What do I know now that I did not know then? Things are messy. Most of the ogres I fought existed nowhere but in my head. Some did not, but what was true of the imagined variety, the tangible ogres also were not worth fighting. “Take nothing personally” tops the list of “best-advice-ever.” Number two on the list is “Make no assumptions.” People are crappy. I’ve been crappy. People are great. I’ve been great. That’s pretty much true of everyone so a bit of grace and understanding goes a long way.

Burned into the things-I-know-now, way beyond a Facebook platitude, is this: life is as short as this moment so it’s best to appreciate everyone you love in this moment. For us, 2021 was the year of water but also it was a year of loss. Our sweet BabyCat left us quite suddenly. Our dear H passed in the summer. Peter died. We learned that Lance died, too young. My dad passed in September. And Ruby followed not long after. There are so many things I wish I’d said or done for Ruby. There were tug-of-wars that I had with my dad – that ate up months of life – that seem utterly silly to me, now.

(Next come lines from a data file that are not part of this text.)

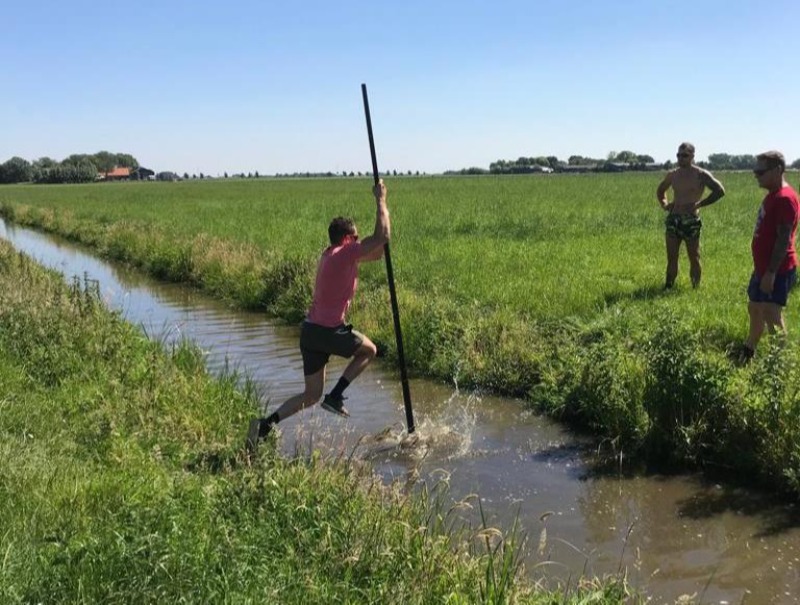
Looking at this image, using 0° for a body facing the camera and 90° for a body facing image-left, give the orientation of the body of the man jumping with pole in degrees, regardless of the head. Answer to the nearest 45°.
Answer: approximately 225°

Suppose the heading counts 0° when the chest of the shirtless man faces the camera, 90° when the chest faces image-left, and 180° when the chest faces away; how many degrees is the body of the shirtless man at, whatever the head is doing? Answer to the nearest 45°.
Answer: approximately 0°

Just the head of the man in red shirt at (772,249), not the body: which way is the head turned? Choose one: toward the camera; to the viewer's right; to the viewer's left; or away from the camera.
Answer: to the viewer's left

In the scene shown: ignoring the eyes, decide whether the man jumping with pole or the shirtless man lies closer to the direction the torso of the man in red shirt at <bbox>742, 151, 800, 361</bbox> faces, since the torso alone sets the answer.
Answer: the man jumping with pole

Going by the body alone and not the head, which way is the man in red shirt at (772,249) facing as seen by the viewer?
to the viewer's left

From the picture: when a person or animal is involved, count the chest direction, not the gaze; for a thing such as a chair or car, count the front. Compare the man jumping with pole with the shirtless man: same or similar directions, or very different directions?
very different directions

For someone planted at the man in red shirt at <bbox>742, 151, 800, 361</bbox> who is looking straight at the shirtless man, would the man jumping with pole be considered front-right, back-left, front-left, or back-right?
back-left
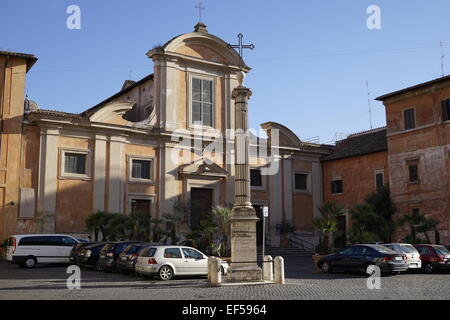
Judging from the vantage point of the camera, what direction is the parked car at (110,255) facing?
facing away from the viewer and to the right of the viewer

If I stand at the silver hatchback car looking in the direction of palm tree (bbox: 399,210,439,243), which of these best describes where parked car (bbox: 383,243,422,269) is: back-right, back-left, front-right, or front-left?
front-right

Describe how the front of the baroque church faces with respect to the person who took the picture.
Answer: facing the viewer and to the right of the viewer

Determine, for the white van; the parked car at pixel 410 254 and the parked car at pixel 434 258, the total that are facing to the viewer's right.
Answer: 1

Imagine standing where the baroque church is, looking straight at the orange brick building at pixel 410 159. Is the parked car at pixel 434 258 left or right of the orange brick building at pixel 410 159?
right

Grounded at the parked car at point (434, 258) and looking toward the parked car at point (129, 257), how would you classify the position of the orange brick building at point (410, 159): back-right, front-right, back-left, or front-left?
back-right

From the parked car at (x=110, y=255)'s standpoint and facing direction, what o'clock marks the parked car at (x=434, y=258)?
the parked car at (x=434, y=258) is roughly at 2 o'clock from the parked car at (x=110, y=255).

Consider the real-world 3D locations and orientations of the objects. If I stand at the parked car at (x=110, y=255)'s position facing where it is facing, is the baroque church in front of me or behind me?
in front

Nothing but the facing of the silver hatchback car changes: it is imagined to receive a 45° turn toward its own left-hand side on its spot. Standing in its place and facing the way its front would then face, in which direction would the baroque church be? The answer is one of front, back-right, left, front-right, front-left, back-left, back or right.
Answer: front

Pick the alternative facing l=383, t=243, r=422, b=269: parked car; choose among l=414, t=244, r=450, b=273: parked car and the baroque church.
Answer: the baroque church
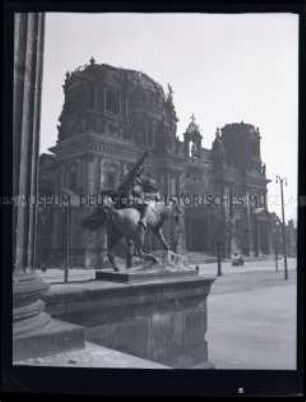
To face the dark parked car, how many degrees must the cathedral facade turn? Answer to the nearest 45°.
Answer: approximately 45° to its left

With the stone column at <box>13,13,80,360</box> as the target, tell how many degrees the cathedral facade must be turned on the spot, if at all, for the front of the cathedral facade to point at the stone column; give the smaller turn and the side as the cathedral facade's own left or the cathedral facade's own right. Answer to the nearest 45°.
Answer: approximately 90° to the cathedral facade's own right

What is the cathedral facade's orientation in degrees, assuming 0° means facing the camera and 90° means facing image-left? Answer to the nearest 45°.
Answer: approximately 315°
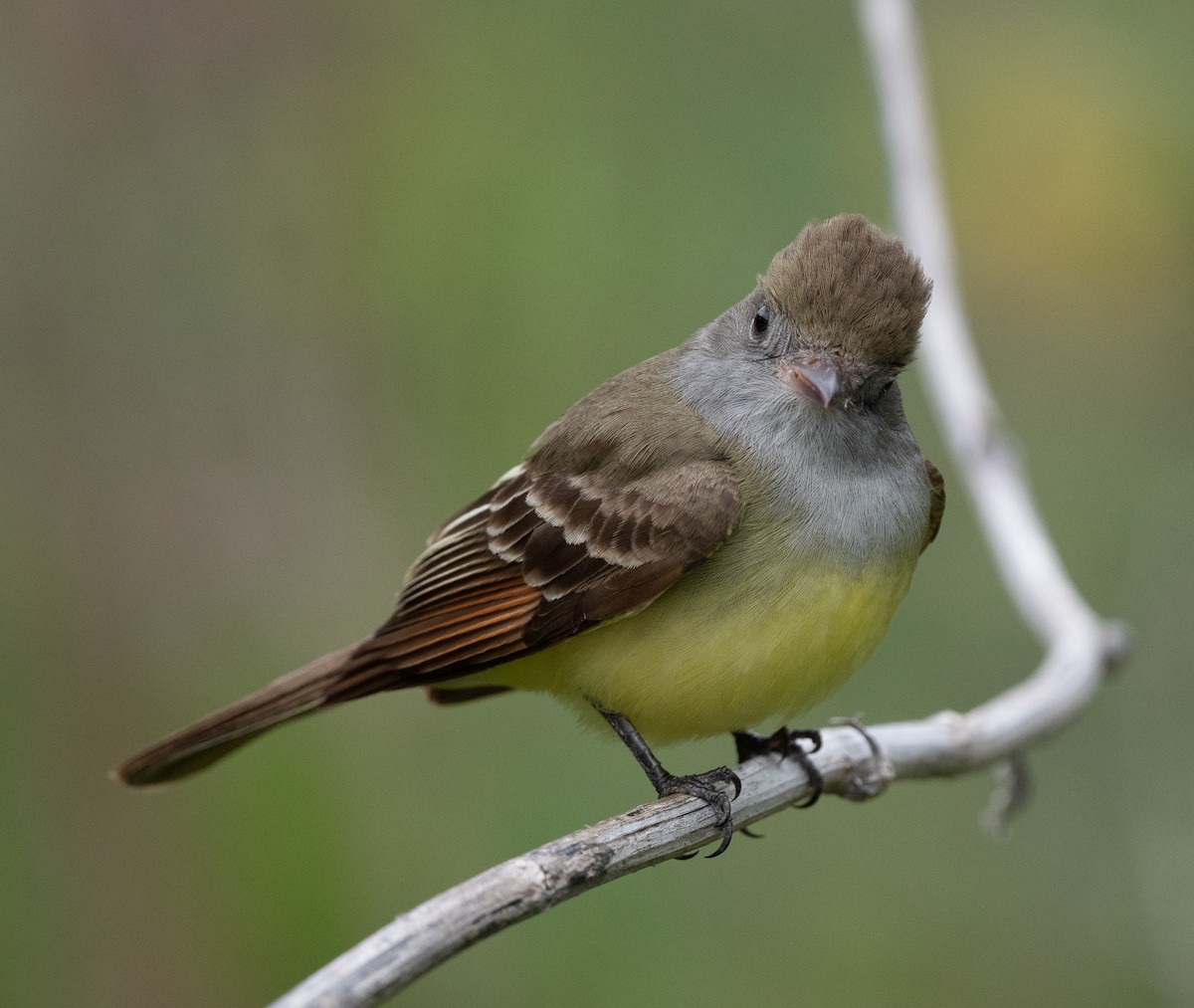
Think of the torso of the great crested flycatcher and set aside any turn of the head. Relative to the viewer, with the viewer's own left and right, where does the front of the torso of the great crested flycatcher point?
facing the viewer and to the right of the viewer
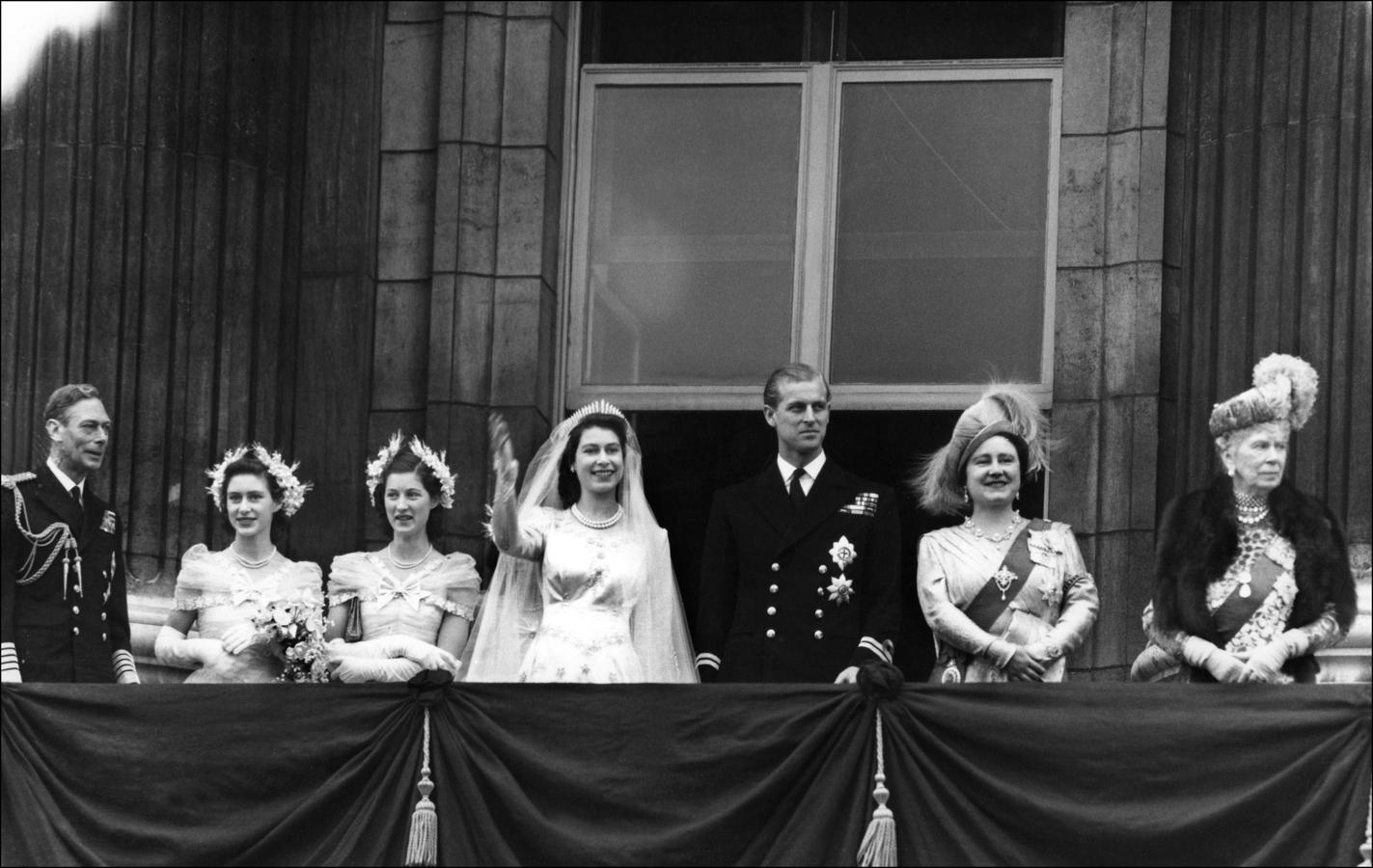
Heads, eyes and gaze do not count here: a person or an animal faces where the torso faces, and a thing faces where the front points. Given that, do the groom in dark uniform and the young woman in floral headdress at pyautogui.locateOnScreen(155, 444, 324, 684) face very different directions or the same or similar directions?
same or similar directions

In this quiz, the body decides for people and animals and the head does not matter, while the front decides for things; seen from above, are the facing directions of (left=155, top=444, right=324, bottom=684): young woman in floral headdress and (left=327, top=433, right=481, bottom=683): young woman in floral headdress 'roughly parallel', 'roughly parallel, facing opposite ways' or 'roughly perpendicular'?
roughly parallel

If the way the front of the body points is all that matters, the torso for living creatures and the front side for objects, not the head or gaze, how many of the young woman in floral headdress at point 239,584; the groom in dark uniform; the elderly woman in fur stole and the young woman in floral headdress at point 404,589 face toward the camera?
4

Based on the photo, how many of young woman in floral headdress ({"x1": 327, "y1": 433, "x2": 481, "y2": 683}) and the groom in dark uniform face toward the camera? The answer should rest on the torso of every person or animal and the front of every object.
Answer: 2

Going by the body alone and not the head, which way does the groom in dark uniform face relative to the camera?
toward the camera

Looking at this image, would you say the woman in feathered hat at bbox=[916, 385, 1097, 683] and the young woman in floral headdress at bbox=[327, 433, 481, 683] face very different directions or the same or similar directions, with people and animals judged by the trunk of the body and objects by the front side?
same or similar directions

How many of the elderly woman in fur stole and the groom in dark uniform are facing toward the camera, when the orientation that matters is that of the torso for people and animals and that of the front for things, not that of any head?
2

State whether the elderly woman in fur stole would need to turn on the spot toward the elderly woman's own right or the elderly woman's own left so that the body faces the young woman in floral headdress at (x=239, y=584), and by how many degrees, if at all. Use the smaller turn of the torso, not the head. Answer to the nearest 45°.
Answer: approximately 90° to the elderly woman's own right

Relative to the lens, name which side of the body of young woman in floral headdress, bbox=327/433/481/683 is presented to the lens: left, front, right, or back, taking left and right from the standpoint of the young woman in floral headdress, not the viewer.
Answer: front

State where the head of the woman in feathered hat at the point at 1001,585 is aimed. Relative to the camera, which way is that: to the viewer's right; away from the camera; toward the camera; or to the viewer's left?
toward the camera

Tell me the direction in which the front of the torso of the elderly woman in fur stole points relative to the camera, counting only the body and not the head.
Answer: toward the camera

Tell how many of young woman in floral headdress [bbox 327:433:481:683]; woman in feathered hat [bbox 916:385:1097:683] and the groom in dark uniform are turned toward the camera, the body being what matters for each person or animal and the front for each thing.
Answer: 3

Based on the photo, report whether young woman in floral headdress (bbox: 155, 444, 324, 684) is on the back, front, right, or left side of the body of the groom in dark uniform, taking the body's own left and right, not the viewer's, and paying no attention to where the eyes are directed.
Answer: right

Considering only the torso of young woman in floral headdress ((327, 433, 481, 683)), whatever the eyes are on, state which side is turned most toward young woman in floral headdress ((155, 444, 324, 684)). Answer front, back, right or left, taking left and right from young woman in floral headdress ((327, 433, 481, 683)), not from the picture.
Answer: right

The boxes that are coming out of my inner-attic are stuffed with the-need-to-be-right. Justifications. Explanations. Control fantasies. Armor. They are quite heavy and I am relieved to be tossing them into the bin.

I hope I am turning my face to see what Quinn knew and tried to teach me. Relationship is a messy business. No one knows what they are doing. There’s abundant love in all of it and it’s made visible when you choose to laugh with it rather than fight with it. The important stuff is lost or found in the very heart of the mess.